But amid all the negativity — Tech averages an ACC-worst 21.5 points per game, on pace for its most anemic season since 18.5 in 1989 — let's look at the macro side.
The Hokies are 6-2, and considering last season's 7-6 disappointment, and Frank Beamer's subsequent overhaul of his offensive staff, no reasonable fan — granted, that's an oxymoron — could have expected better at this stage.
Losing the opener to two-time reigning national champion Alabama in Atlanta was a given, and sure enough, the Crimson Tide won comfortably, 35-10. That said, in a precursor, Tech's defense was outstanding as three of Alabama's five scores came on returns — punt, interception and kickoff.
The Hokies' next five Bowl Subdivision opponents were East Carolina, Marshall, Georgia Tech, North Carolina and Pittsburgh. Again, with suspect offensive linemen, running backs and receivers, plus a new offensive coordinator in Scot Loeffler, no rational Virginia Tech follower could have presumed a sweep of those games.
Yet that's precisely what the Hokies did, occasionally with efficient offense, always with smothering defense. They were fortunate to survive ECU and Marshall in consecutive weeks, the latter in triple-overtime, and they parlayed those victories into a 3-0 ACC start that fueled expectations of an 8-1 record and possible top-10 ranking headed to a Nov. 9 road clash against Miami.
And with the Hokies at 6-1 — they also defeated Championship Subdivision featherweight Western Carolina during their winning streak — prior to their games versus Duke and Boston College, 8-1 absolutely was a reasonable notion. Tech was 9-0 against the Blue Devils since joining the ACC and won at BC last season.
But Thomas threw a career-high four interceptions Saturday. After three consecutive turnover-free games for the Hokies, the law of averages said they were due for some giveaways. But four picks? Against an opponent that had only five in its first seven games?
Thomas read defenses poorly, and his touch on short passes was non-existent as he fired fastballs at receivers just a few yards away. Hello deflections, hello interceptions.
But he wasn't the only issue. The Hokies failed to score on a second-and-goal from the 1 and did not convert a fourth-and-1 from Duke's 37; the once-clutch Journell missed two field goals in a game for the second time this season, badly hooking a 40-yarder that would have created a 13-all tie with 6:02 remaining.
In so doing, the Hokies squandered another top-shelf defensive performance — Tech limited the Devils to 91 yards rushing and 107 passing, both season-lows. The Hokies intercepted four passes, the first time they'd recorded that many in defeat since 1992, when they picked off Rutgers six times in a 50-49 setback.

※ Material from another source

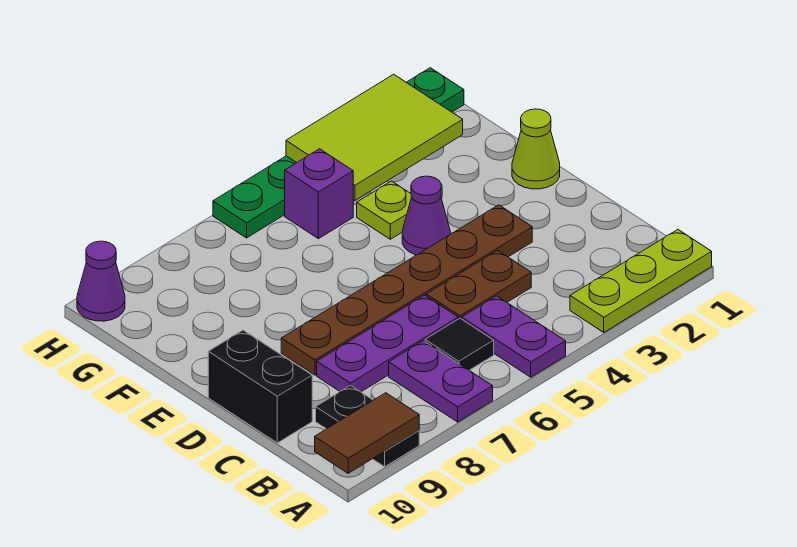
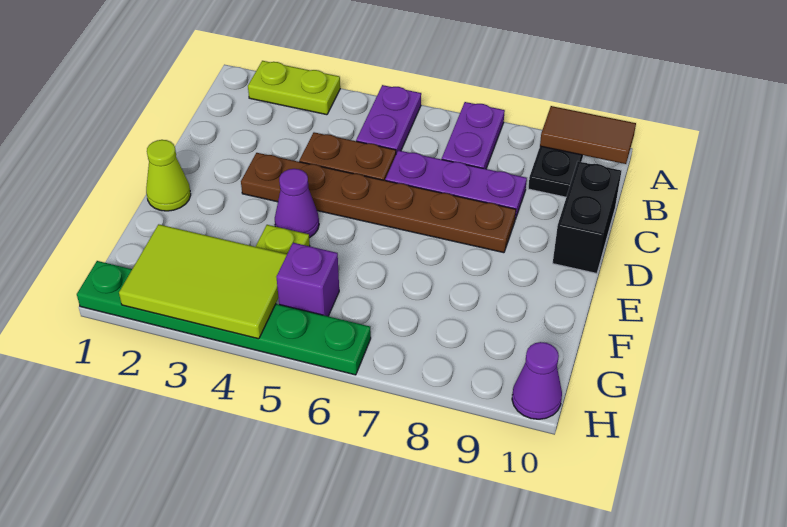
lime plate A1:A3 level 1 -> lime plate A2:A3 level 1
black tile B6 level 1 -> none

But aside from a possible blows to confidence and ego, what are the costs of losing to Duke?
Tech fell from the polls, but that's pocket change. The Hokies' Bowl Championship Series at-large hopes vanished, but even at 10-2 with a loss to Florida State in the ACC title game, that would have been a longshot.

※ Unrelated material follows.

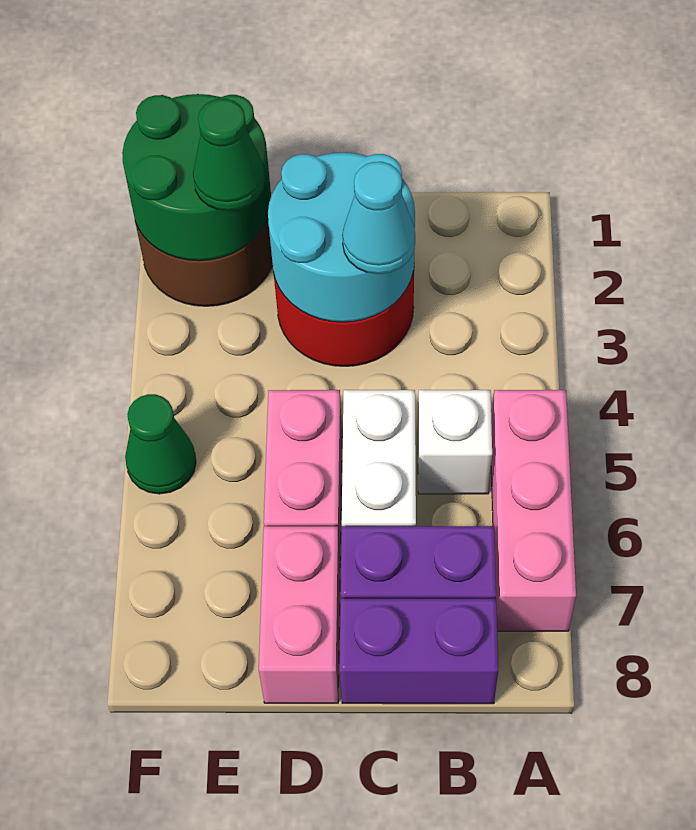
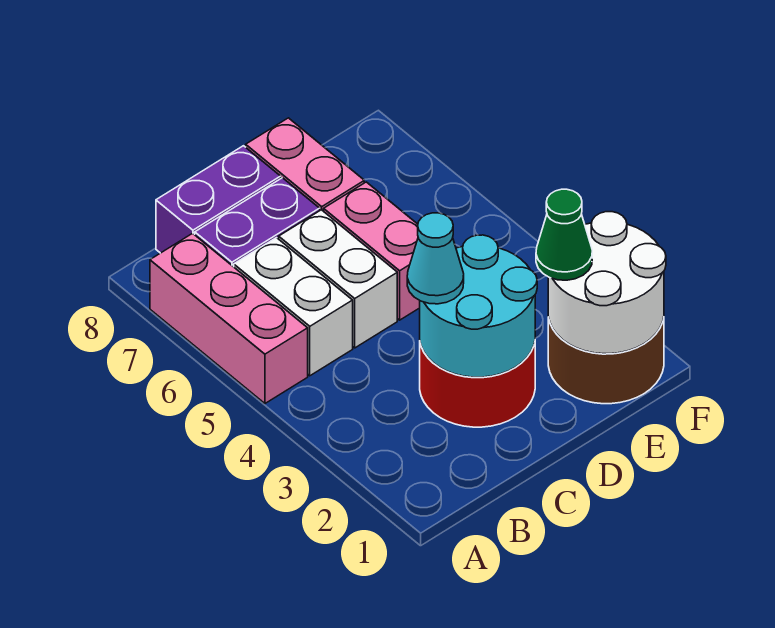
white brick B5 level 1 -> white brick B5:B6 level 1
green round brick E1:F2 level 2 -> white round brick E1:F2 level 2
green cone F5 level 1 -> none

We won't know until bids are extended in early December, but perhaps the steepest price will be the caliber of non-major bowl — opponent and location — in which Tech plays.

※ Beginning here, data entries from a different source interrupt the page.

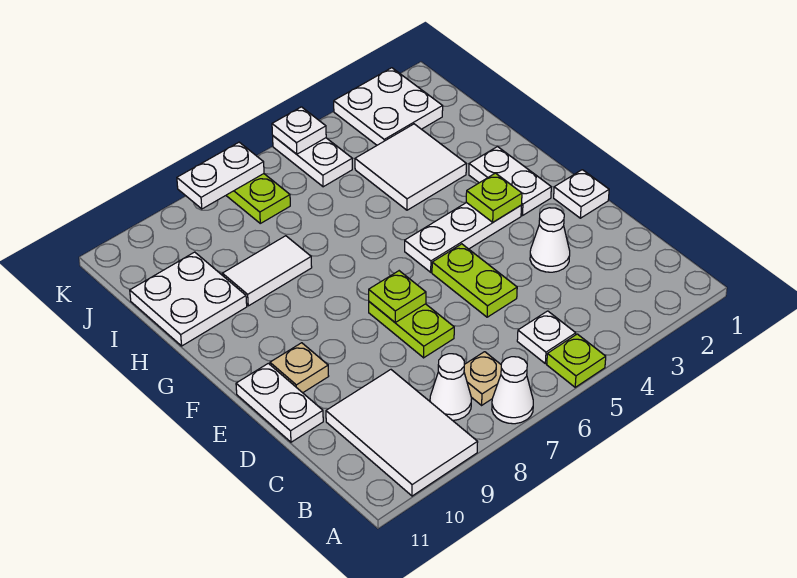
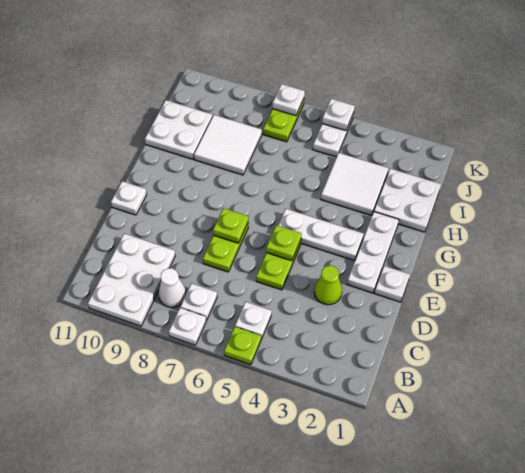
white cone A7 level 1 -> white plate A7 level 1
white tile A9:C10 level 1 -> white plate A9:C10 level 1
tan plate B7 level 1 -> white plate B7 level 1
white cone D3 level 1 -> lime cone D3 level 1
white plate D11:E11 level 1 -> white plate E11 level 1
tan plate E10 level 1 -> none
white plate F2:G2 level 1 -> white plate E2:G2 level 1
lime plate F3 level 2 -> lime plate E5 level 2
white tile H8:H9 level 1 -> white tile H8:I9 level 1
white plate J2:K3 level 1 -> white plate H1:I2 level 1
white plate K7:K8 level 2 -> white plate K7 level 2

The ACC's Coastal Division title and a berth in the conference's championship game remain very much in play. If the Hokies close the regular season with victories over Boston College, Miami, Maryland and Virginia, they'll play in Charlotte, N.C., on Dec. 7, most likely against Florida State.
Tech figures to be an underdog at Coastal rival Miami (7-0, 3-0 ACC), but there's no telling what kind of shape the Hurricanes will be in after their prime-time game at FSU on Saturday. Hokies who habitually complain about the ACC schedule should thank conference HQ for saddling Miami with back-to-back games against Florida State and Virginia Tech.
So don't let losing to much-improved Duke scar you, Hokies fans. Your team is good and positioned to win its division.
How good hinges on if players and coaches learned from Saturday.